▸ **Tasks for this exercise**
1. From the blog post on wine list markups, list every condition the writer says a wine producer would need to meet in order to refuse to supply a restaurant.
2. In the blog post on wine list markups, which restaurant at the V&A Waterfront has the wine list that Jeanri-Tine van Zyl wrote about?

While doing the usual Monday morning blog catch ups over a cup of coffee I read Jeanri-Tine van Zyl’s post regarding a Waterfront dining experience. Balducci worms aside, her revelation regarding the wine list at Tasca de Belem at the V&A Waterfront got me thinking about winelists and ridiculous markups.

Criticism of restaurateurs and their wine list markups seems to follow a cycle, becoming the hot topic every few months, when a blogger or journalist happens to have a particularly poor experience. Emile Joubert over at Winegoggle is possibly the most outspoken on this topic and with each new article the restaurants seem to wheel out the same lame reasoning. Perhaps if they were a bit more honest about their reasoning (ala Alan Pick) this debate would be a lot more interesting.

So my thought was this: wouldn’t it be great to see a top producer refuse to supply a restaurant if they felt that their wines were being misrepresented on the wine list. If a winery is as concerned with the end consumer of their wines as most claim, this could be a very interesting area to get into.

Firstly the winery would need to be confidently selling their way through their annual production, which would probably cut down the list of candidates a fair bit in current times. Secondly their wines would need to be attractive enough that the establishment would feel aggrieved to not have them on their list. Thirdly, the wine producer would need enough of a profile to get their PR cronies out there saying something and the rest of us actually taking notice.

Oh, and fourthly it would require some serious balls from the producer. There are a few that could perhaps pull it off. Any suggestions?

▸ **Source material**
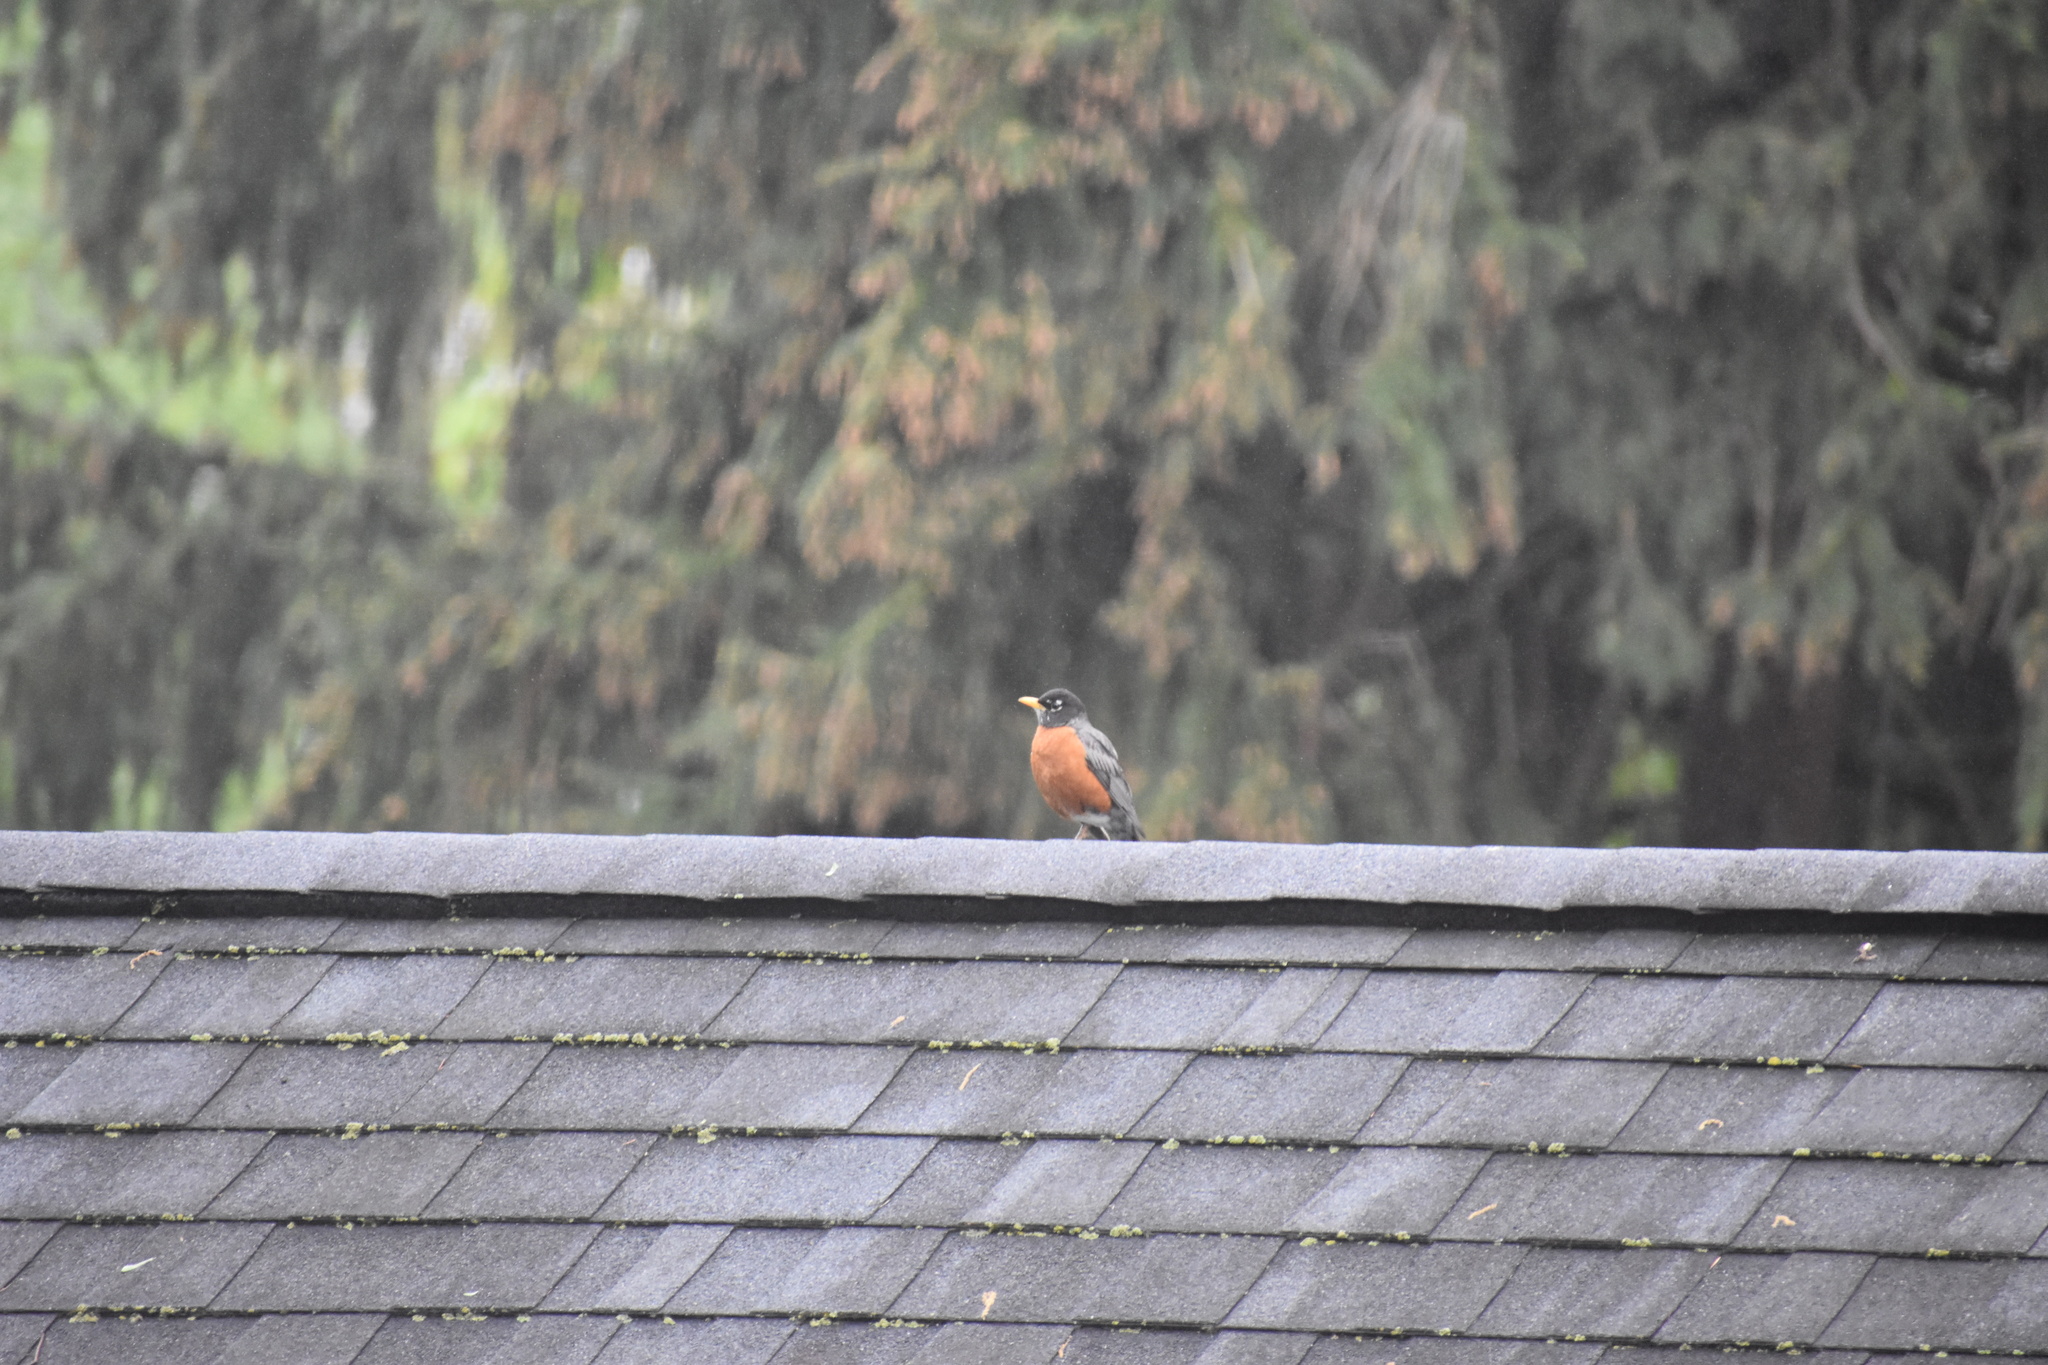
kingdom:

▸ **Answer set**
1.
1. The winery would need to be confidently selling its way through its annual production.
2. Its wines would need to be attractive enough that the establishment would feel aggrieved not to have them on its list.
3. The producer would need enough of a profile to get its PR people saying something and the public taking notice.
4. The producer would need serious balls.

2. Tasca de Belem